Monday, September 13, 2004

Workflow Learning

Jay Cross of the Workflow Institute raves about the component-based business (the subject of my 2001 book), which he calls a Business Singularity. He identifies some interesting consequences for what he calls Workflow Learning.
Workers are learning in small chunks delivered to individualized screens presented at the time of need. Learning is being transformed into a core business process measured by Key Performance Indicators.
This prospect raises interesting questions for what we might call the Architecture of Knowledge. If workers learn in small chunks, how can these chunks be assembled into a coherent body of knowledge?

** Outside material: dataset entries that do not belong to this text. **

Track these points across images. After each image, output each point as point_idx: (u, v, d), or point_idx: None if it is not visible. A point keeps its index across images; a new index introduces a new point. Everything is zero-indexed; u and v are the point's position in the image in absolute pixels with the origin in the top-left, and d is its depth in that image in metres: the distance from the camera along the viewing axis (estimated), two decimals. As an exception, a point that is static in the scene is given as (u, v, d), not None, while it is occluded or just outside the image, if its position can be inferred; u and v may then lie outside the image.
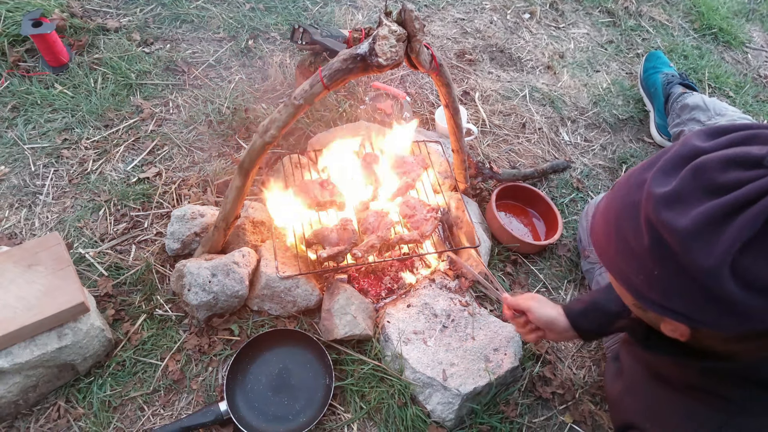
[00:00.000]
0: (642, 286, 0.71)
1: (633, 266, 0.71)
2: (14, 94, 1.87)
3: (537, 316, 1.26)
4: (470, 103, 2.16)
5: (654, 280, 0.68)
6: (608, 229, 0.76)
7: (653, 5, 2.77)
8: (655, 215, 0.65)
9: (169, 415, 1.35)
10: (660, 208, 0.64)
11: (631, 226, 0.70)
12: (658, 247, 0.66)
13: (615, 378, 1.10)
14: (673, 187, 0.64)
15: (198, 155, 1.83)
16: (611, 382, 1.11)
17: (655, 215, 0.65)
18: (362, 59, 1.13)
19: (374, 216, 1.56)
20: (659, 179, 0.67)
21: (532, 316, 1.26)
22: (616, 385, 1.07)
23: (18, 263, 1.30)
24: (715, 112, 1.79)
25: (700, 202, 0.62)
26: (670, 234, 0.63)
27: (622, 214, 0.72)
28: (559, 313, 1.25)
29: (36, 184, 1.69)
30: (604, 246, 0.78)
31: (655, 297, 0.70)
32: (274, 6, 2.33)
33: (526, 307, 1.27)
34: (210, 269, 1.39)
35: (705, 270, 0.61)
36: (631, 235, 0.70)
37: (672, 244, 0.64)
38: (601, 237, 0.79)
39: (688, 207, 0.63)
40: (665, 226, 0.64)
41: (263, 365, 1.42)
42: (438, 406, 1.36)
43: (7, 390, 1.23)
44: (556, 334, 1.27)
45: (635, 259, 0.70)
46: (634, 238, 0.69)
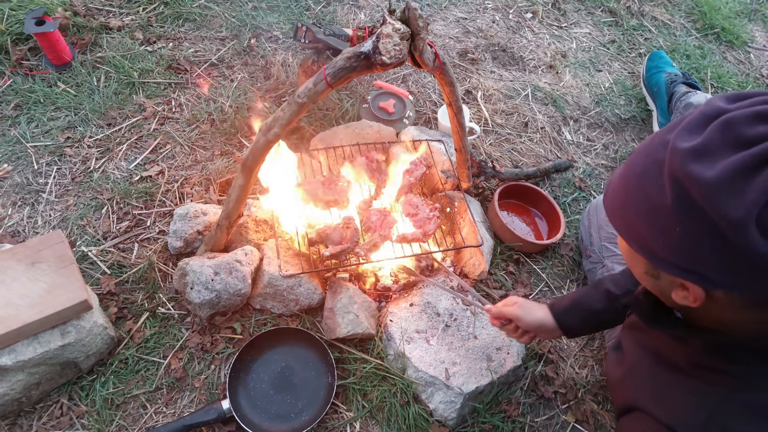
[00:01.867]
0: (660, 248, 0.70)
1: (653, 227, 0.70)
2: (17, 93, 1.87)
3: (526, 323, 1.27)
4: (473, 102, 2.16)
5: (675, 239, 0.68)
6: (627, 192, 0.75)
7: (655, 5, 2.77)
8: (681, 169, 0.64)
9: (172, 413, 1.35)
10: (687, 161, 0.64)
11: (653, 186, 0.69)
12: (682, 203, 0.65)
13: (616, 365, 1.10)
14: (701, 141, 0.64)
15: (200, 154, 1.83)
16: (613, 369, 1.11)
17: (681, 169, 0.64)
18: (366, 57, 1.13)
19: (377, 215, 1.56)
20: (684, 136, 0.66)
21: (521, 323, 1.28)
22: (617, 370, 1.07)
23: (21, 261, 1.30)
24: None
25: (728, 155, 0.62)
26: (696, 186, 0.63)
27: (644, 174, 0.71)
28: (546, 314, 1.27)
29: (39, 182, 1.69)
30: (621, 210, 0.77)
31: (673, 258, 0.69)
32: (277, 5, 2.34)
33: (513, 316, 1.29)
34: (213, 267, 1.39)
35: (731, 221, 0.61)
36: (654, 194, 0.69)
37: (697, 197, 0.63)
38: (617, 202, 0.78)
39: (716, 159, 0.62)
40: (691, 178, 0.63)
41: (266, 364, 1.42)
42: (440, 405, 1.36)
43: (11, 387, 1.23)
44: (547, 334, 1.29)
45: (656, 218, 0.69)
46: (657, 197, 0.68)
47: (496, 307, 1.33)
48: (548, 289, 1.69)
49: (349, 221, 1.51)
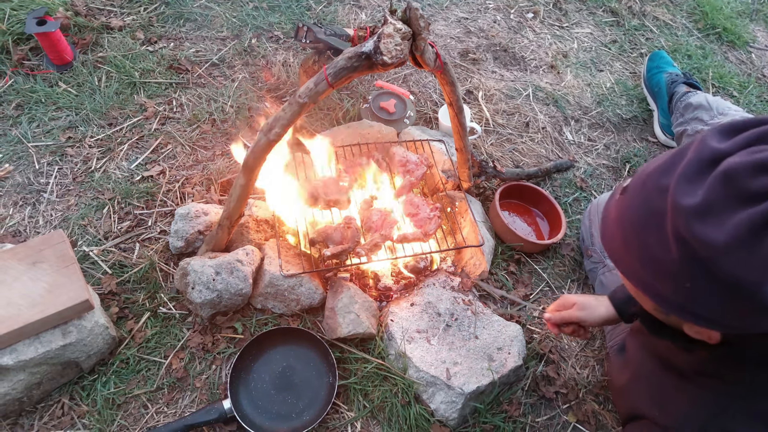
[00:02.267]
0: (670, 296, 0.69)
1: (658, 276, 0.68)
2: (18, 93, 1.87)
3: (591, 323, 1.25)
4: (474, 102, 2.16)
5: (685, 291, 0.66)
6: (625, 236, 0.73)
7: (657, 5, 2.77)
8: (687, 230, 0.62)
9: (173, 413, 1.35)
10: (692, 222, 0.61)
11: (655, 237, 0.67)
12: (691, 262, 0.63)
13: (621, 369, 1.09)
14: (703, 198, 0.61)
15: (202, 154, 1.83)
16: (617, 374, 1.11)
17: (687, 230, 0.62)
18: (367, 57, 1.13)
19: (377, 215, 1.56)
20: (684, 188, 0.64)
21: (586, 323, 1.26)
22: (622, 375, 1.07)
23: (23, 261, 1.30)
24: (717, 112, 1.78)
25: (735, 213, 0.59)
26: (705, 249, 0.60)
27: (642, 222, 0.69)
28: (608, 308, 1.24)
29: (40, 182, 1.69)
30: (621, 254, 0.75)
31: (685, 306, 0.68)
32: (278, 5, 2.34)
33: (577, 319, 1.26)
34: (214, 267, 1.39)
35: (745, 282, 0.59)
36: (656, 246, 0.67)
37: (707, 259, 0.61)
38: (616, 244, 0.76)
39: (722, 219, 0.60)
40: (699, 241, 0.61)
41: (267, 363, 1.42)
42: (441, 405, 1.36)
43: (12, 387, 1.23)
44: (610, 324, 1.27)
45: (661, 269, 0.67)
46: (660, 250, 0.66)
47: (557, 314, 1.30)
48: (549, 289, 1.68)
49: (350, 221, 1.51)
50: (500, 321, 1.51)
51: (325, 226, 1.51)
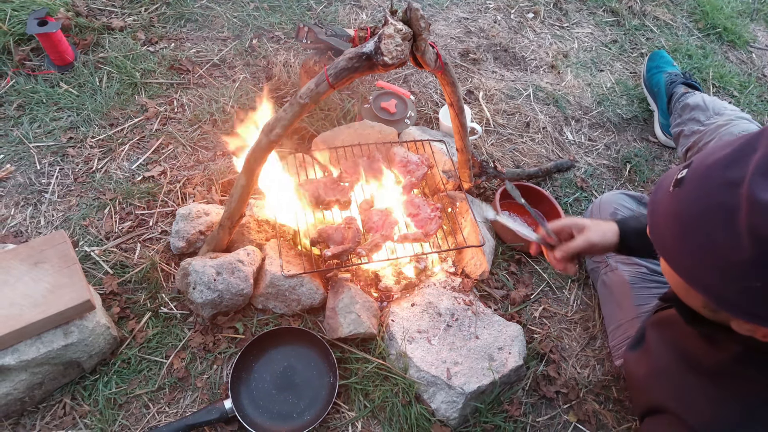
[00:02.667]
0: (730, 295, 0.66)
1: (723, 276, 0.66)
2: (20, 93, 1.87)
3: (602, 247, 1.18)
4: (474, 103, 2.16)
5: (752, 291, 0.63)
6: (684, 232, 0.69)
7: (657, 5, 2.77)
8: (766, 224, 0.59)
9: (174, 413, 1.35)
10: None
11: (723, 235, 0.64)
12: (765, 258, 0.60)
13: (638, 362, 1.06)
14: None
15: (203, 154, 1.83)
16: (635, 366, 1.07)
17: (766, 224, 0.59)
18: (368, 58, 1.13)
19: (378, 215, 1.56)
20: (763, 184, 0.60)
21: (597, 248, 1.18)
22: (640, 368, 1.03)
23: (24, 261, 1.30)
24: (713, 112, 1.78)
25: None
26: None
27: (708, 219, 0.66)
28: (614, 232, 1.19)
29: (41, 183, 1.70)
30: (678, 253, 0.72)
31: (747, 306, 0.65)
32: (279, 5, 2.34)
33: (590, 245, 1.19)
34: (215, 267, 1.40)
35: None
36: (725, 245, 0.64)
37: None
38: (669, 240, 0.73)
39: None
40: None
41: (268, 363, 1.43)
42: (442, 404, 1.36)
43: (14, 387, 1.24)
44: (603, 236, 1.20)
45: (729, 269, 0.65)
46: (730, 249, 0.63)
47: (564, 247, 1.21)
48: (549, 289, 1.69)
49: (351, 221, 1.51)
50: (501, 321, 1.51)
51: (326, 227, 1.51)
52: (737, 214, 0.62)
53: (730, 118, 1.71)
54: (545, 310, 1.64)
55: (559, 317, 1.63)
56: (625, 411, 1.46)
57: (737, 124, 1.65)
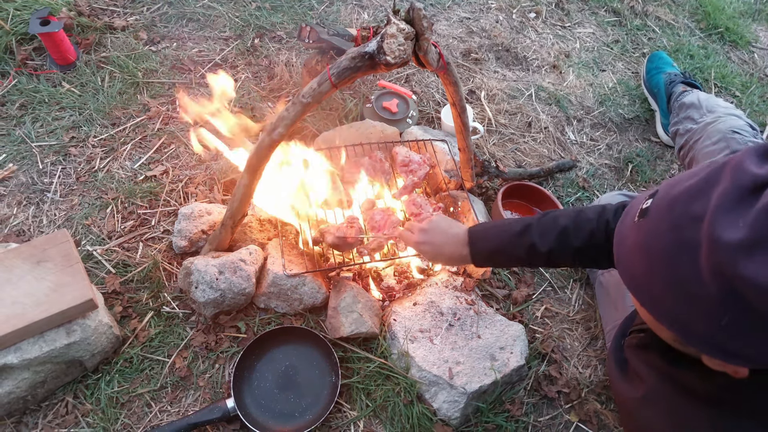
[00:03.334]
0: (699, 331, 0.65)
1: (690, 312, 0.64)
2: (22, 93, 1.88)
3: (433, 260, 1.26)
4: (476, 102, 2.16)
5: (720, 328, 0.62)
6: (651, 267, 0.68)
7: (659, 5, 2.77)
8: (731, 268, 0.57)
9: (176, 412, 1.35)
10: (737, 260, 0.56)
11: (689, 271, 0.62)
12: (732, 299, 0.58)
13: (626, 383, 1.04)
14: (748, 233, 0.56)
15: (205, 153, 1.83)
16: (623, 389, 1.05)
17: (731, 268, 0.57)
18: (370, 57, 1.13)
19: (380, 214, 1.56)
20: (723, 221, 0.59)
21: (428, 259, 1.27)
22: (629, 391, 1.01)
23: (27, 260, 1.31)
24: (706, 110, 1.78)
25: None
26: (752, 289, 0.56)
27: (673, 253, 0.64)
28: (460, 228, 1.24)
29: (44, 182, 1.70)
30: (646, 286, 0.70)
31: (715, 342, 0.64)
32: (281, 5, 2.34)
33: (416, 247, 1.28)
34: (217, 267, 1.40)
35: None
36: (691, 281, 0.62)
37: (753, 299, 0.57)
38: (638, 273, 0.71)
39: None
40: (746, 280, 0.56)
41: (270, 363, 1.43)
42: (444, 404, 1.36)
43: (16, 386, 1.24)
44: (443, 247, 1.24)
45: (695, 305, 0.63)
46: (695, 284, 0.62)
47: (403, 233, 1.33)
48: (551, 289, 1.69)
49: (354, 220, 1.51)
50: (503, 321, 1.51)
51: (328, 225, 1.51)
52: (699, 251, 0.61)
53: (718, 115, 1.70)
54: (547, 309, 1.64)
55: (561, 317, 1.63)
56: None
57: (725, 120, 1.65)
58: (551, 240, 1.12)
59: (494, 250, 1.19)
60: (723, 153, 1.55)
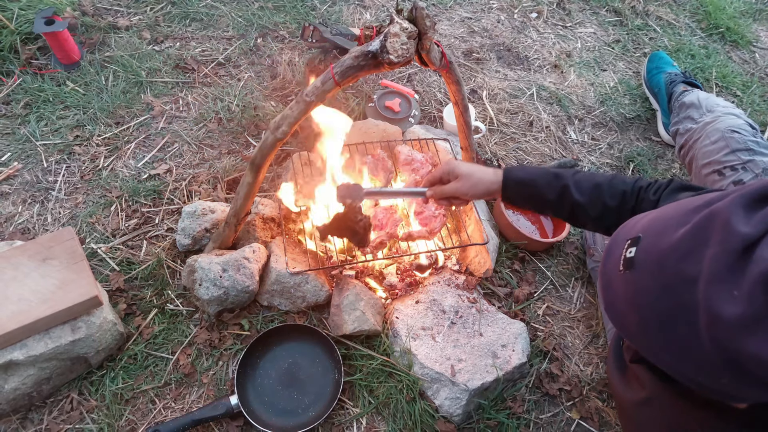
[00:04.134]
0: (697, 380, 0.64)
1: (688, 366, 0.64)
2: (27, 92, 1.89)
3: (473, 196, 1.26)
4: (478, 102, 2.17)
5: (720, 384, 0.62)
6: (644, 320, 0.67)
7: (660, 5, 2.78)
8: (735, 344, 0.56)
9: (180, 408, 1.36)
10: (737, 336, 0.56)
11: (686, 334, 0.62)
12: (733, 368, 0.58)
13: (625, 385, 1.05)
14: (747, 310, 0.55)
15: (208, 152, 1.84)
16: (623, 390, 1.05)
17: (735, 344, 0.56)
18: (374, 56, 1.14)
19: (383, 213, 1.57)
20: (719, 291, 0.58)
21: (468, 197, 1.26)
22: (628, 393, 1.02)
23: (33, 257, 1.32)
24: (706, 109, 1.79)
25: None
26: (756, 363, 0.56)
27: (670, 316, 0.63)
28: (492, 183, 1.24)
29: (48, 180, 1.71)
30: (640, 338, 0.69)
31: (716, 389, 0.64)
32: (283, 5, 2.35)
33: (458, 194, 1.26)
34: (221, 264, 1.41)
35: None
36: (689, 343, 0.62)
37: (756, 371, 0.56)
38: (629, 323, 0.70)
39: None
40: (751, 357, 0.55)
41: (273, 360, 1.44)
42: (446, 401, 1.37)
43: (22, 382, 1.25)
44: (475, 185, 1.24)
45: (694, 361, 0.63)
46: (695, 347, 0.61)
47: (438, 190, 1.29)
48: (553, 287, 1.69)
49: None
50: (504, 318, 1.52)
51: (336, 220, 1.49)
52: (697, 317, 0.60)
53: (717, 115, 1.71)
54: (549, 308, 1.64)
55: (563, 315, 1.64)
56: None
57: (723, 120, 1.65)
58: (585, 190, 1.14)
59: (527, 181, 1.20)
60: (722, 152, 1.56)
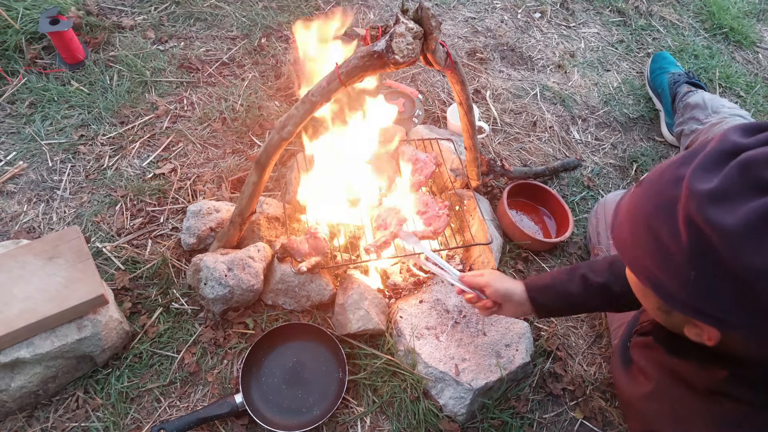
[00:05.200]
0: (673, 289, 0.68)
1: (666, 268, 0.68)
2: (32, 91, 1.89)
3: (495, 290, 1.26)
4: (481, 102, 2.17)
5: (690, 282, 0.65)
6: (637, 229, 0.72)
7: (664, 5, 2.77)
8: (700, 213, 0.61)
9: (185, 407, 1.37)
10: (705, 206, 0.61)
11: (666, 226, 0.67)
12: (700, 248, 0.63)
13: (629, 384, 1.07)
14: (718, 184, 0.61)
15: (212, 152, 1.85)
16: (627, 386, 1.07)
17: (700, 213, 0.61)
18: (379, 56, 1.14)
19: (386, 212, 1.58)
20: (700, 176, 0.63)
21: (490, 290, 1.27)
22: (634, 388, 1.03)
23: (39, 256, 1.32)
24: (711, 110, 1.79)
25: (749, 200, 0.59)
26: (716, 233, 0.60)
27: (655, 213, 0.69)
28: (517, 286, 1.27)
29: (53, 179, 1.72)
30: (631, 247, 0.74)
31: (687, 299, 0.67)
32: (287, 5, 2.35)
33: (484, 283, 1.28)
34: (226, 263, 1.41)
35: (753, 271, 0.59)
36: (666, 236, 0.66)
37: (717, 245, 0.60)
38: (626, 237, 0.75)
39: (736, 205, 0.59)
40: (711, 224, 0.60)
41: (277, 359, 1.44)
42: (450, 400, 1.37)
43: (28, 380, 1.25)
44: (514, 307, 1.28)
45: (669, 260, 0.67)
46: (670, 239, 0.66)
47: (468, 276, 1.32)
48: (557, 287, 1.69)
49: (315, 232, 1.47)
50: (508, 318, 1.52)
51: (290, 240, 1.48)
52: (677, 206, 0.65)
53: (723, 116, 1.71)
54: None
55: (566, 315, 1.64)
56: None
57: (729, 121, 1.66)
58: (601, 271, 1.21)
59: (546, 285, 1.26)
60: None
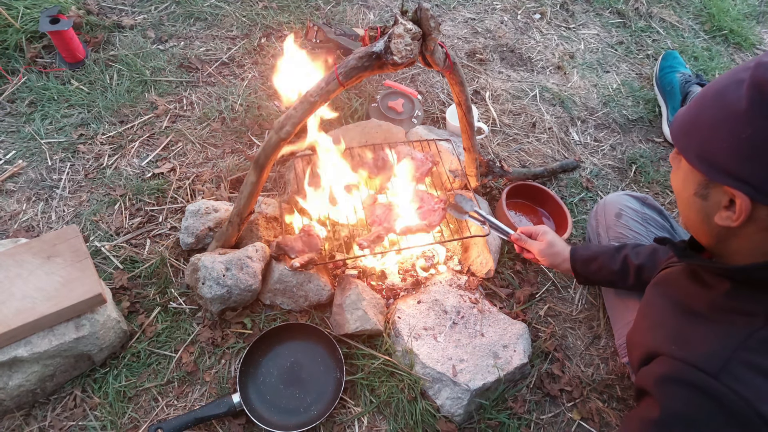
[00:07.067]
0: (722, 156, 0.76)
1: (721, 131, 0.76)
2: (32, 90, 1.90)
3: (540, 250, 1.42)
4: (481, 103, 2.17)
5: (742, 143, 0.73)
6: (701, 107, 0.80)
7: (663, 6, 2.78)
8: (765, 75, 0.71)
9: (183, 406, 1.37)
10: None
11: (731, 96, 0.75)
12: (758, 104, 0.71)
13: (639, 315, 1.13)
14: None
15: (211, 151, 1.85)
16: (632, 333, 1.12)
17: (765, 75, 0.71)
18: (378, 57, 1.14)
19: (381, 209, 1.58)
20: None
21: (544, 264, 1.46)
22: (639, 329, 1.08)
23: (37, 255, 1.32)
24: None
25: None
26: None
27: (723, 89, 0.77)
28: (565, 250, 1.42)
29: (53, 178, 1.72)
30: (689, 126, 0.82)
31: (732, 165, 0.75)
32: (287, 5, 2.36)
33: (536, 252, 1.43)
34: (224, 263, 1.41)
35: None
36: (730, 103, 0.75)
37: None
38: (687, 119, 0.83)
39: None
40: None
41: (275, 358, 1.44)
42: (447, 401, 1.37)
43: (26, 379, 1.26)
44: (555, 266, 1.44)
45: (726, 123, 0.75)
46: (733, 104, 0.74)
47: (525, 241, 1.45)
48: (554, 288, 1.70)
49: (309, 229, 1.49)
50: (506, 319, 1.52)
51: (284, 238, 1.49)
52: (745, 80, 0.73)
53: None
54: (550, 308, 1.65)
55: (564, 316, 1.64)
56: (629, 409, 1.47)
57: None
58: (642, 254, 1.33)
59: (590, 258, 1.39)
60: None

How does the way the work is decomposed between workers affect the learnings that are accessible to them?


In response to Jay's comment
Doesn't the underlying Business Process Management and Business Rules structure the KM as much as needed? The work itself lends the coherence, but some external taxonomy.
In my view, the structure provided by the Business Process Management and Business Rules is usually either underdetermined or overdetermined. The chunk is polymorphic, and takes on a different meaning according to the context in which it is framed.
Just because the workers digest chunks doesn't mean the chunks aren't part of a larger entity.
Indeed they may be part of a larger entity, but this doesn't happen by magic.

Think about the way a film director puts together a film. The actors may not know how their scene fits into the whole until they see the final cut. (Indeed, some directors deliberately leave their actors in the dark during the shoot.) Or think about the way a composer/arranger puts together strands of music. Composition/orchestration/editing is a skilled process, which the actors/musicians cannot always second-guess.

So if the work is distributed - perhaps across different organizations and locations - there is no guarantee that the coherence of the work is visible to the individual worker. Indeed, the composition of business processes out of services is one of the key challenges of the service economy. The point I was making here is that this composition also applies at the level of knowledge management and learning; and the possible fragmentation of knowledge is a serious issue.

More on this in my SOAPbox blog.

1 comment:

jay said...

Raves? Maybe. I think enthusiasm is justified when a new form of business comes about. I, too, have been talking plug-and-play business structures for some time. We seem to fish in the same waters.

Doesn't the underlying Business Process Management and Business Rules structure the KM as much as needed? The work itself lends the coherence, but some external taxonomy. Just because the workers digest chunks doesn't mean the chunks aren't part of a larger entity. No? Or am I misunderstanding what you're askign?